What I do
My research focuses on understanding the context of socioeconomic systems and analyzing the impact of context on individual decision-making. Contexts in social systems encompass social norms, economic regimes, infrastructure, and government policies. These social contexts have a significant impact on individual decision-making. Next, individuals in socioeconomic systems have heterogeneous characteristics such as demographic information, economic conditions, and social networks. Heterogeneous characteristics of individuals also affect their decision-making along with the context. To better understand socioeconomic systems, I believe it is essential to integrate contexts and heterogeneous individuals into a single model. For this reason, I consider an agent-based modeling framework to be a suitable methodology for my research.
Using an agent-based modeling framework, I replicate abstract socioeconomic systems and their contexts in computational models. Also, I apply real-world micro-level data to implement heterogeneous agents in the model. In my Ph.D. research, I modeled and implemented several socioeconomic systems, including macroeconomic systems, housing markets, and urban transport systems. By simulating the implemented agent-based model, I demonstrate the influence of context on individual decision-making, which further leads to aggregated statistics.
1. Agent-based Computational Economics
The first line of research interest is to understand the context of the current economic system and examine the impact of that context on individual inequality. Among the economic contexts, I focused on a new financial context called quantitative easing (QE). My research investigates the impact of financial quantitative easing on individuals' economic decision-making and further on economic inequality.
In my paper titled “More Finance Makes It More Equal?”, we model the Korean housing market with an agent-based simulation. Through simulation, we confirmed that quantitative easing of housing finance gives different benefits according to household income quintiles. Furthermore, we verified that excessive quantitative easing of housing finance aggravates household wealth inequality. As a policy implication, we identified that appropriate macro-prudential regulation lowers asset prices and improves wealth inequality.
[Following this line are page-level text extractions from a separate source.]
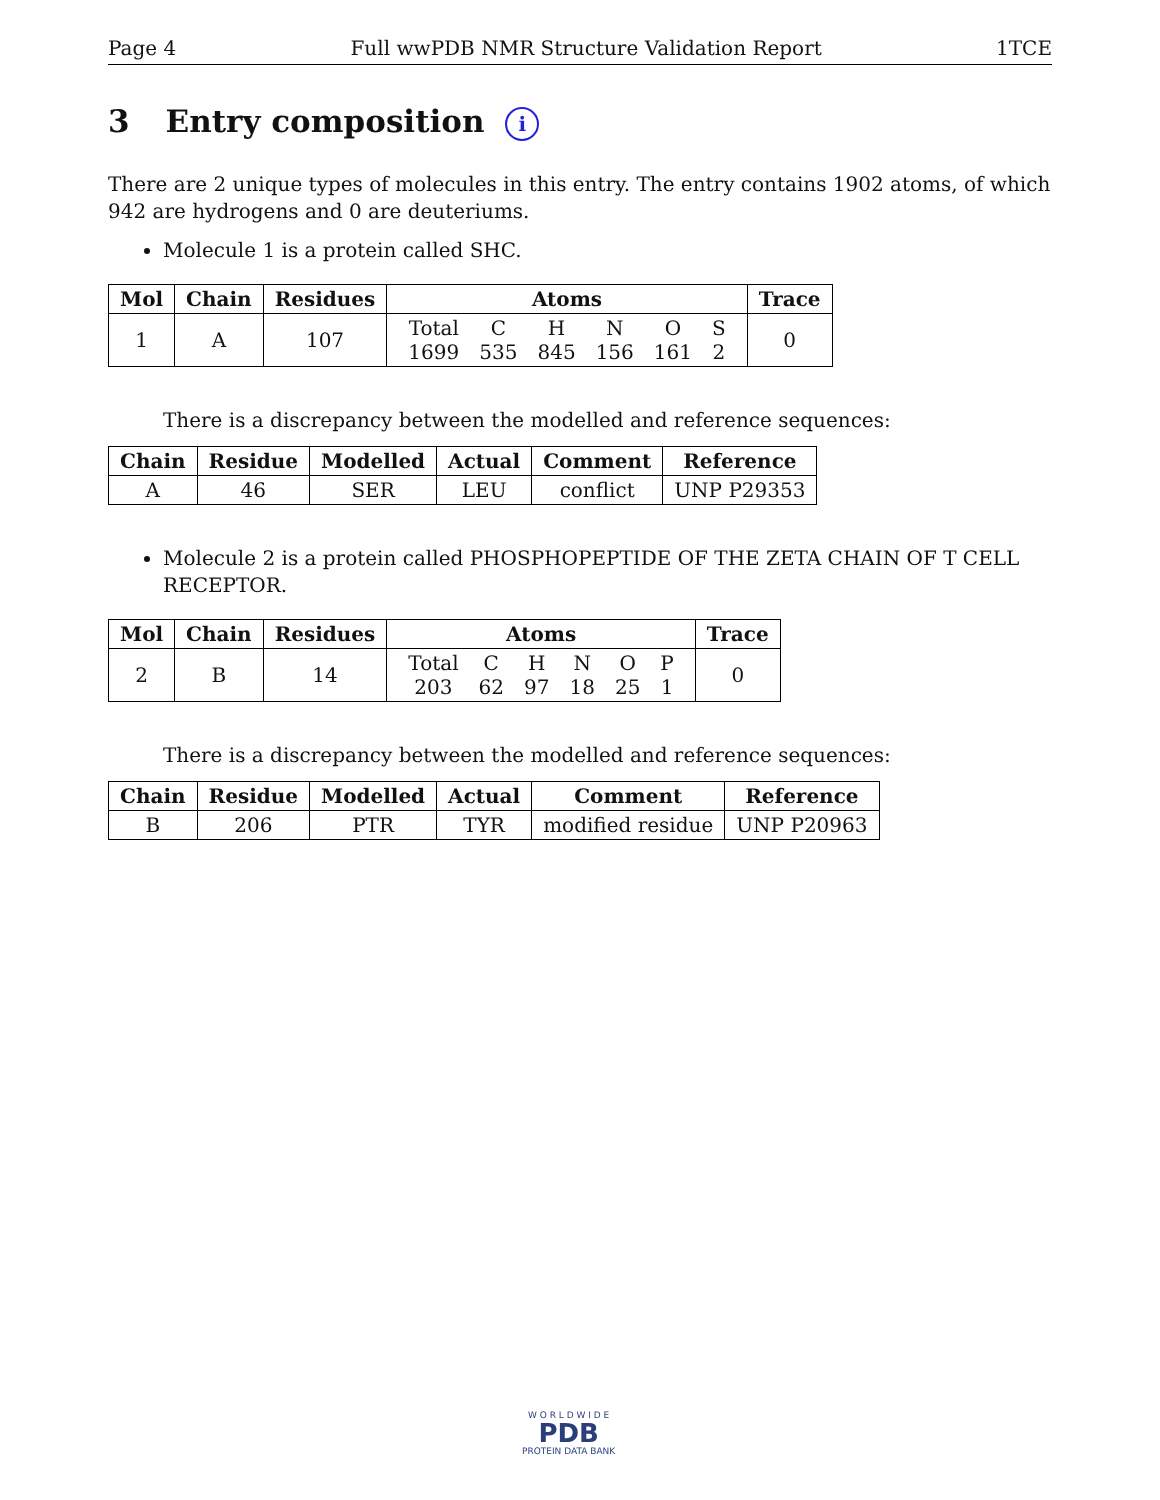Page 4 Full wwPDB NMR Structure Validation Report 1TCE
3 Entry composition i
There are 2 unique types of molecules in this entry. The entry contains 1902 atoms, of which 942 are hydrogens and 0 are deuteriums.
Molecule 1 is a protein called SHC.
| Mol | Chain | Residues | Atoms | Trace |
| --- | --- | --- | --- | --- |
| 1 | A | 107 | / Total / C / H / N / O / S / / 1699 / 535 / 845 / 156 / 161 / 2 / | 0 |
There is a discrepancy between the modelled and reference sequences:
| Chain | Residue | Modelled | Actual | Comment | Reference |
| --- | --- | --- | --- | --- | --- |
| A | 46 | SER | LEU | conflict | UNP P29353 |
Molecule 2 is a protein called PHOSPHOPEPTIDE OF THE ZETA CHAIN OF T CELL RECEPTOR.
| Mol | Chain | Residues | Atoms | Trace |
| --- | --- | --- | --- | --- |
| 2 | B | 14 | / Total / C / H / N / O / P / / 203 / 62 / 97 / 18 / 25 / 1 / | 0 |
There is a discrepancy between the modelled and reference sequences:
| Chain | Residue | Modelled | Actual | Comment | Reference |
| --- | --- | --- | --- | --- | --- |
| B | 206 | PTR | TYR | modified residue | UNP P20963 |
W O R L D W I D E
PDB
PROTEIN DATA BANK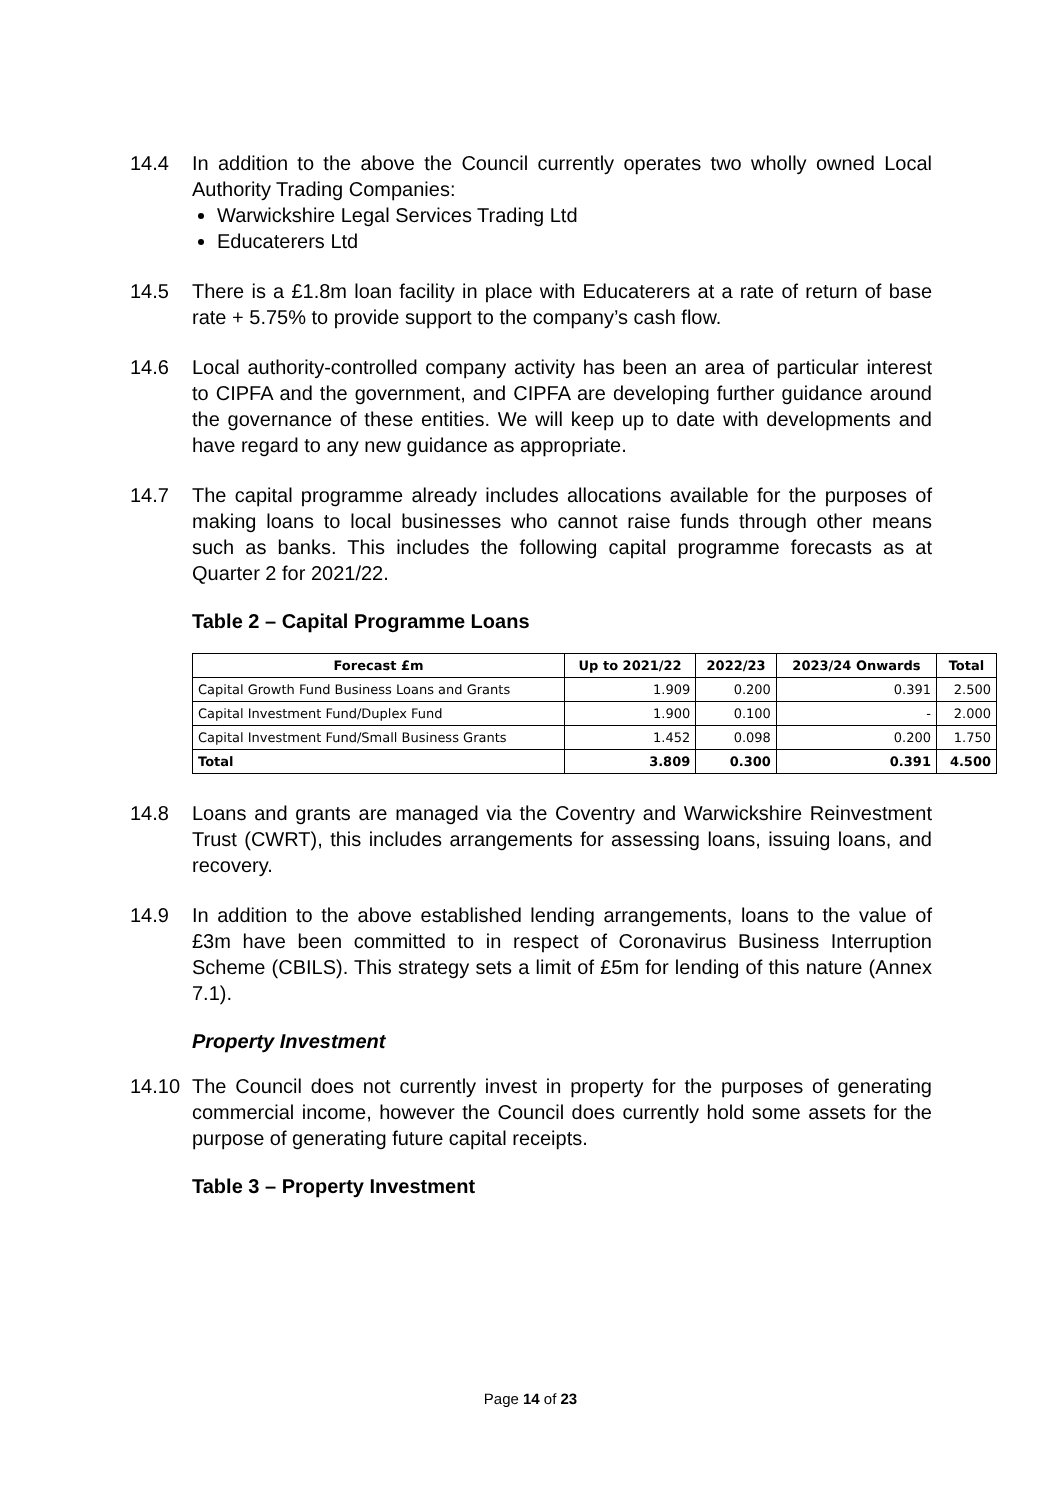14.4 In addition to the above the Council currently operates two wholly owned Local Authority Trading Companies:
Warwickshire Legal Services Trading Ltd
Educaterers Ltd
14.5 There is a £1.8m loan facility in place with Educaterers at a rate of return of base rate + 5.75% to provide support to the company’s cash flow.
14.6 Local authority-controlled company activity has been an area of particular interest to CIPFA and the government, and CIPFA are developing further guidance around the governance of these entities. We will keep up to date with developments and have regard to any new guidance as appropriate.
14.7 The capital programme already includes allocations available for the purposes of making loans to local businesses who cannot raise funds through other means such as banks. This includes the following capital programme forecasts as at Quarter 2 for 2021/22.
Table 2 – Capital Programme Loans
| Forecast £m | Up to 2021/22 | 2022/23 | 2023/24 Onwards | Total |
| --- | --- | --- | --- | --- |
| Capital Growth Fund Business Loans and Grants | 1.909 | 0.200 | 0.391 | 2.500 |
| Capital Investment Fund/Duplex Fund | 1.900 | 0.100 | - | 2.000 |
| Capital Investment Fund/Small Business Grants | 1.452 | 0.098 | 0.200 | 1.750 |
| Total | 3.809 | 0.300 | 0.391 | 4.500 |
14.8 Loans and grants are managed via the Coventry and Warwickshire Reinvestment Trust (CWRT), this includes arrangements for assessing loans, issuing loans, and recovery.
14.9 In addition to the above established lending arrangements, loans to the value of £3m have been committed to in respect of Coronavirus Business Interruption Scheme (CBILS). This strategy sets a limit of £5m for lending of this nature (Annex 7.1).
Property Investment
14.10 The Council does not currently invest in property for the purposes of generating commercial income, however the Council does currently hold some assets for the purpose of generating future capital receipts.
Table 3 – Property Investment
Page 14 of 23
Next, the study titled “Finance and Decreasing Business Dynamics: Using Macroeconomic Agent-Based Simulation” models the macroeconomic situation of Korea based on the Keynes meeting Schumpeter (K+S) model framework. From the simulation, we confirmed that the quantitative easing of corporate finance contributes to more favorable market conditions for large enterprises than for SMEs. The results also imply that exaggerated corporate finance increases market concentration and lowers the labor income share. In both studies, we found that the impact of financial quantitative easing on individuals differs according to their characteristics, and this difference leads to economic inequality.
2. Urban Digital-Twin Model
The second line of research interest is urban digital twin modeling. Going beyond digitizing and visualizing urban infrastructure, we implemented the resident agent in a digital twin model and try to understand the behavior and movement patterns of individuals within the infrastructure. Through this model, we obtain policy implications for urban administration, such as forecasting demand for urban infrastructures.
In the paper titled “Agent-Based model for Urban Administration: Focusing on Traffic”, we implement Sejong city infrastructure on a real scale, including buildings, roads, and public transport systems. We also use full-scale demographic information of citizens to create a residential agent in the model. We generated the behavioral patterns of these agents based on time-use survey data. Next, by constraining the type of building required for each behavior, we model the movement demands of residential agents. Using the model, we test the traffic dispersion effect according to the new bridge construction locations. We also conduct the research titled “Agent-based modeling and simulation on residential population movement patterns: the case of Sejong city” to predict public transport demand using the same city model.
3. Financial Network Analysis
The third line of my research interest is to understand the financial risk of individual institutions in the context of the financial network. As modern finance becomes intricate, counterparty information in the financial network materializes as a new risk factor. My paper titled "Too-central-to-fail systemic risk with PageRank algorithm" suggest a new metric that specifies systemically important financial institutions (SIFIs) in consideration of network information. Since network information between financial institutions is not subject to disclosure, we estimate it from stock market data using the granger causality methodology.
Another paper titled “Counterparty network Influence: It Matters where the capital comes from” shows that the capital flow network information has significance in explaining extreme capital flow episodes in emerging countries. This result implies that the position of counterparties in the capital flow network should be managed as a financial stability indicator in emerging countries.
A unifying thread in all of my research is that microscopically expands the understanding of socioeconomic systems. This expanded understanding enables us to generate microscopic indicators and conduct more realistic counterfactual policy experiments. It also creates a demand for micro-level data in the recent trend of increasing data in various forms. I believe that this expansion should also occur in other socioeconomic domains and that there is a contribution to be made.